Ce qui n’était qu’une série de démissions isolées il y a encore quelques semaines s’est transformé, en l’espace de quelques jours, en une véritable hémorragie au sein du Pastef. Des figures historiques du parti, des cadres expérimentés, des responsables en charge de structures publiques et des jeunes militants : la liste des démissionnaires ne cesse de s’allonger. Mais derrière cette vague de départs se cache une réalité plus large : l’éclatement du duo qui avait porté l’alternance politique en mars 2024.
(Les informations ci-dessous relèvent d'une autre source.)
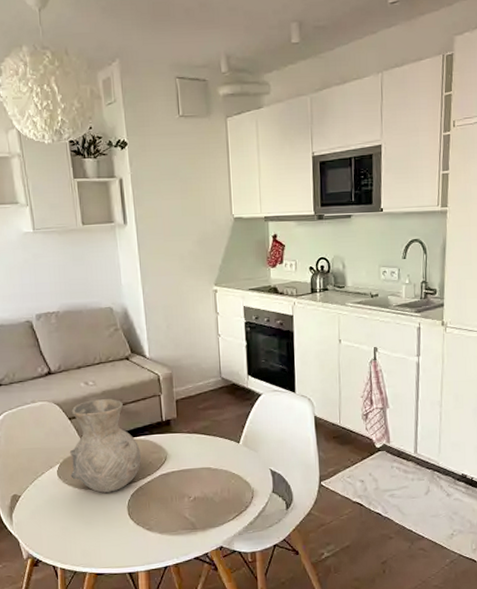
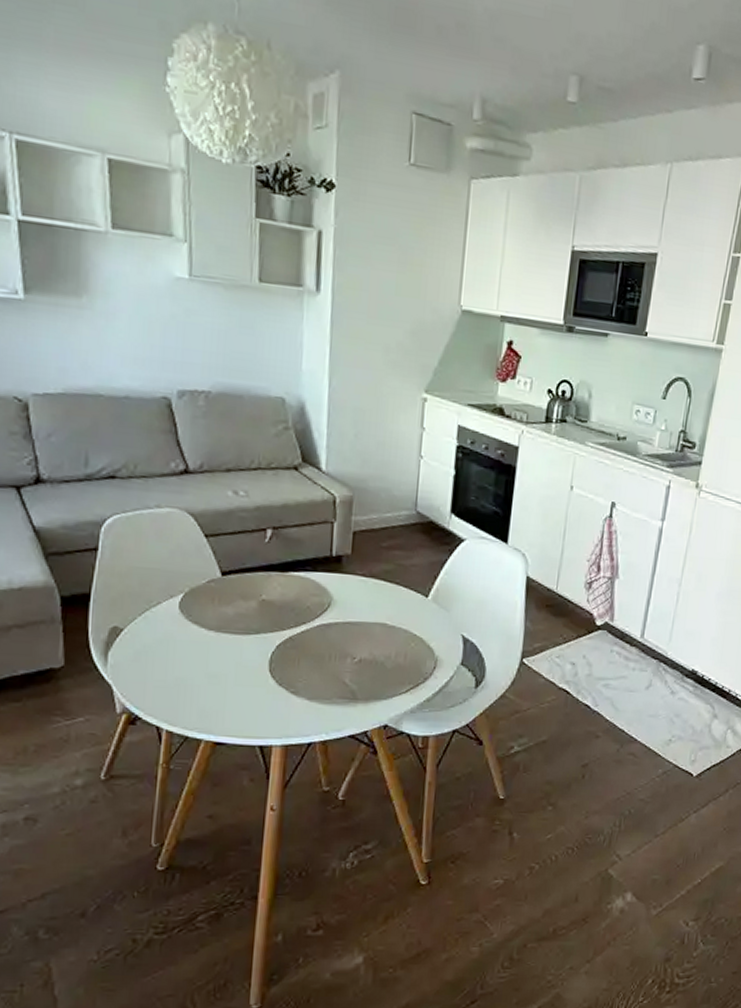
vase: present [69,399,141,493] -> none [197,515,297,639]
Bassirou Diomaye Faye et Ousmane Sonko, autrefois présentés comme les piliers d’un nouveau départ pour le Sénégal, ont vu leur alliance se fissurer progressivement. Le point de non-retour a été atteint en mai 2026, lorsque le président de la République a mis fin aux fonctions d’Ousmane Sonko en tant que Premier ministre. Depuis, l’opposition entre la Présidence et la Primature s’est transformée en un conflit ouvert, aggravé par le maintien d’Ousmane Sonko à la tête du parti, tandis que Bassirou Diomaye Faye a entrepris de reprendre le contrôle des leviers de l’État.
L’un des symptômes les plus marquants de cette rupture est survenu début juin, lorsque le ministre Moussa Bala Fofana, reconduit pour la troisième fois à la tête du ministère de l’Urbanisme, a choisi de démissionner. Cette décision fait suite aux critiques publiques d’Ousmane Sonko, qui reprochait à certains ministres de ne pas respecter les directives du parti. Bien que Moussa Bala Fofana ait nié avoir agi sous la pression du chef de l’État, ses propos ont clairement réservé une place de choix à son ancien mentor, tout en affichant une déférence mesurée.
Une réforme constitutionnelle qui a enflammé le débat
Le 3 juillet, Bassirou Diomaye Faye a franchi une étape supplémentaire en annonçant la création d’un nouveau parti présidentiel à vocation unificatrice. Cette initiative a achevé de convaincre l’opinion que la rupture était désormais irréversible entre la Présidence et le parti fondateur. Dans l’ombre, la coalition « Diomaye Président » s’active pour structurer son ancrage et accueillir les ralliements en masse.